◆ TO-DO ITEM: The reply to the records below should contain exactly the lines from the line with "めの情報を提供しています。国外の医療関係者、一般の方に対する情報提" through the line with "ログインしていただくことで、会員専用のコンテンツをご覧いただ", and nothing besides.

### INFORMATION GIVEN

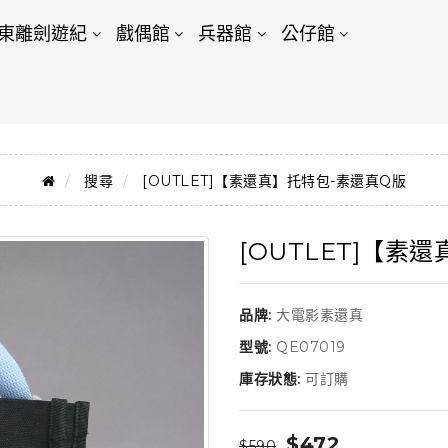
東離劍遊紀
戲偶館
兵器館
公仔館
搜尋
[OUTLET]【素還真】托特包-素還真Q版
[OUTLET]【素
品牌:
大電影素還真
型號:
QE07019
庫存狀態:
可訂購
$472
$590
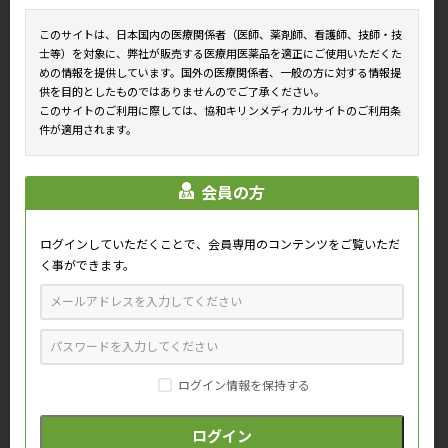
「使用上の注意」の項に小児投与に関して追記等
このサイトは、日本国内の医療関係者（医師、薬剤師、看護師、技師・技
2013.3
その他
士等）を対象に、弊社が販売する医療用医薬品を適正にご使用いただくた
めの情報を提供しています。国外の医療関係者、一般の方に対する情報提
経過措置期間について(注射液プラシリンジ10・15・20・30・
供を目的としたものではありませんのでご了承ください。
40μg/1ml、60・120μg/0.6ml、180μg/0.9ml)
このサイトのご利用に際しては、協和キリンメディカルサイトのご利用条
件が適用されます。
2013.3
その他
販売中止(注射液プラシリンジ10・15・20・30・40μg/1ml、
会員の方
60・120μg/0.6ml、180μg/0.9ml)
2011.7-8
包装仕様変更
ログインしていただくことで、会員専用のコンテンツをご覧いただ
く事ができます。
包装追加(注射液プラシリンジ40μg)
2011.3-4
包装仕様変更
包装変更（11-6）G(注射液プラシリンジ10・15・20・30・
40μg/10シリンジ、30・60・120・180μg/1シリンジ)
ログイン情報を保持する
2010.11
その他
経過措置期間について(静注用プラシリンジ)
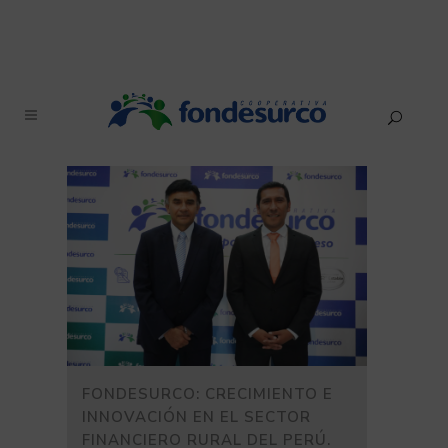
FONDESURCO: CRECIMIENTO E
INNOVACIÓN EN EL SECTOR
FINANCIERO RURAL DEL PERÚ.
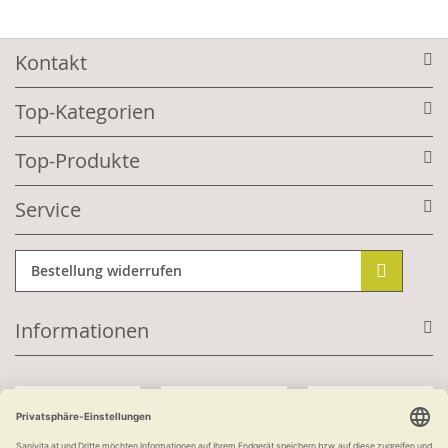
Kontakt
Top-Kategorien
Top-Produkte
Service
Bestellung widerrufen
Informationen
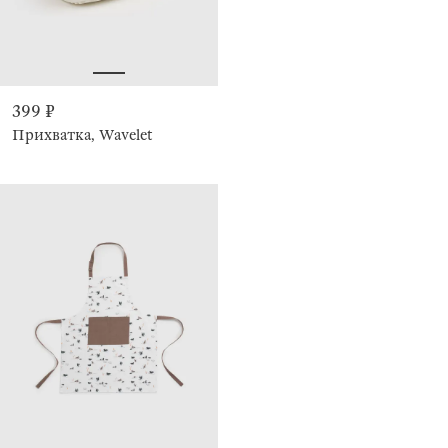
399 ₽
Прихватка, Wavelet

######

◆ ANSWER BOX:
めの情報を提供しています。国外の医療関係者、一般の方に対する情報提
経過措置期間について(注射液プラシリンジ10・15・20・30・
供を目的としたものではありませんのでご了承ください。
40μg/1ml、60・120μg/0.6ml、180μg/0.9ml)
このサイトのご利用に際しては、協和キリンメディカルサイトのご利用条
件が適用されます。
2013.3
その他
販売中止(注射液プラシリンジ10・15・20・30・40μg/1ml、
会員の方
60・120μg/0.6ml、180μg/0.9ml)
2011.7-8
包装仕様変更
ログインしていただくことで、会員専用のコンテンツをご覧いただ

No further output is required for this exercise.